● What you need to do
Reproduce every line of the entries below word for word, keeping the same order and wording.

-------------------------

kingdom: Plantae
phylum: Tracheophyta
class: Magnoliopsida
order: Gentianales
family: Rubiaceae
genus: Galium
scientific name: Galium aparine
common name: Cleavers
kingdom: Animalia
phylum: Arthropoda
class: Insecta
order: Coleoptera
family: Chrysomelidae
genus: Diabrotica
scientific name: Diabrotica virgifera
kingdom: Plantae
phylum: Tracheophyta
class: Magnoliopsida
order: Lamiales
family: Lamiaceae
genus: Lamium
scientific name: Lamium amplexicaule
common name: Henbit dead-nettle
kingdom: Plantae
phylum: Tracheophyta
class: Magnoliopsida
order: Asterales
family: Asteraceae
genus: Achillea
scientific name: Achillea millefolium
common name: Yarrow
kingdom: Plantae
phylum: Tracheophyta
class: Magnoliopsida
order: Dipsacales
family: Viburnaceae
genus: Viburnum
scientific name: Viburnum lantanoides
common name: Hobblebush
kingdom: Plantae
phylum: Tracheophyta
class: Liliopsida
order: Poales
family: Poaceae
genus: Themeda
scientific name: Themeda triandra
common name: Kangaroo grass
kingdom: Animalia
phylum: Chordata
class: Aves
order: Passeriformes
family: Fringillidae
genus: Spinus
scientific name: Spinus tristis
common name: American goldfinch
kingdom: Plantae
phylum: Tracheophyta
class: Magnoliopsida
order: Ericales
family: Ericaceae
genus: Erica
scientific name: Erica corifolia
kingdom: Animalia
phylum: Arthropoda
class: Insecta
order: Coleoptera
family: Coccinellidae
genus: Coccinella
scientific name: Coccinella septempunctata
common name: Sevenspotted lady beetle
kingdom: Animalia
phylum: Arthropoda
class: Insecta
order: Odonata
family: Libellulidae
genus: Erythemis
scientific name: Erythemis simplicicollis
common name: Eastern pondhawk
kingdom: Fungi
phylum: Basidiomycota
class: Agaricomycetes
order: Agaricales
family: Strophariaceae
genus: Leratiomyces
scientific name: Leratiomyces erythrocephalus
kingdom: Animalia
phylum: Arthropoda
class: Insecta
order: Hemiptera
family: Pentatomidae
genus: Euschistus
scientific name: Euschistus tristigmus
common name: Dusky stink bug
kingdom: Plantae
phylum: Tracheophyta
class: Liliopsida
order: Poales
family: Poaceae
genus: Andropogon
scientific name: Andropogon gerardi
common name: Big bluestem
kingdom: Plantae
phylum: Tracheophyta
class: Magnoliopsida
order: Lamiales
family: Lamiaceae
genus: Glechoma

-------------------------

● Reply to the task
kingdom: Plantae
phylum: Tracheophyta
class: Magnoliopsida
order: Gentianales
family: Rubiaceae
genus: Galium
scientific name: Galium aparine
common name: Cleavers
kingdom: Animalia
phylum: Arthropoda
class: Insecta
order: Coleoptera
family: Chrysomelidae
genus: Diabrotica
scientific name: Diabrotica virgifera
kingdom: Plantae
phylum: Tracheophyta
class: Magnoliopsida
order: Lamiales
family: Lamiaceae
genus: Lamium
scientific name: Lamium amplexicaule
common name: Henbit dead-nettle
kingdom: Plantae
phylum: Tracheophyta
class: Magnoliopsida
order: Asterales
family: Asteraceae
genus: Achillea
scientific name: Achillea millefolium
common name: Yarrow
kingdom: Plantae
phylum: Tracheophyta
class: Magnoliopsida
order: Dipsacales
family: Viburnaceae
genus: Viburnum
scientific name: Viburnum lantanoides
common name: Hobblebush
kingdom: Plantae
phylum: Tracheophyta
class: Liliopsida
order: Poales
family: Poaceae
genus: Themeda
scientific name: Themeda triandra
common name: Kangaroo grass
kingdom: Animalia
phylum: Chordata
class: Aves
order: Passeriformes
family: Fringillidae
genus: Spinus
scientific name: Spinus tristis
common name: American goldfinch
kingdom: Plantae
phylum: Tracheophyta
class: Magnoliopsida
order: Ericales
family: Ericaceae
genus: Erica
scientific name: Erica corifolia
kingdom: Animalia
phylum: Arthropoda
class: Insecta
order: Coleoptera
family: Coccinellidae
genus: Coccinella
scientific name: Coccinella septempunctata
common name: Sevenspotted lady beetle
kingdom: Animalia
phylum: Arthropoda
class: Insecta
order: Odonata
family: Libellulidae
genus: Erythemis
scientific name: Erythemis simplicicollis
common name: Eastern pondhawk
kingdom: Fungi
phylum: Basidiomycota
class: Agaricomycetes
order: Agaricales
family: Strophariaceae
genus: Leratiomyces
scientific name: Leratiomyces erythrocephalus
kingdom: Animalia
phylum: Arthropoda
class: Insecta
order: Hemiptera
family: Pentatomidae
genus: Euschistus
scientific name: Euschistus tristigmus
common name: Dusky stink bug
kingdom: Plantae
phylum: Tracheophyta
class: Liliopsida
order: Poales
family: Poaceae
genus: Andropogon
scientific name: Andropogon gerardi
common name: Big bluestem
kingdom: Plantae
phylum: Tracheophyta
class: Magnoliopsida
order: Lamiales
family: Lamiaceae
genus: Glechoma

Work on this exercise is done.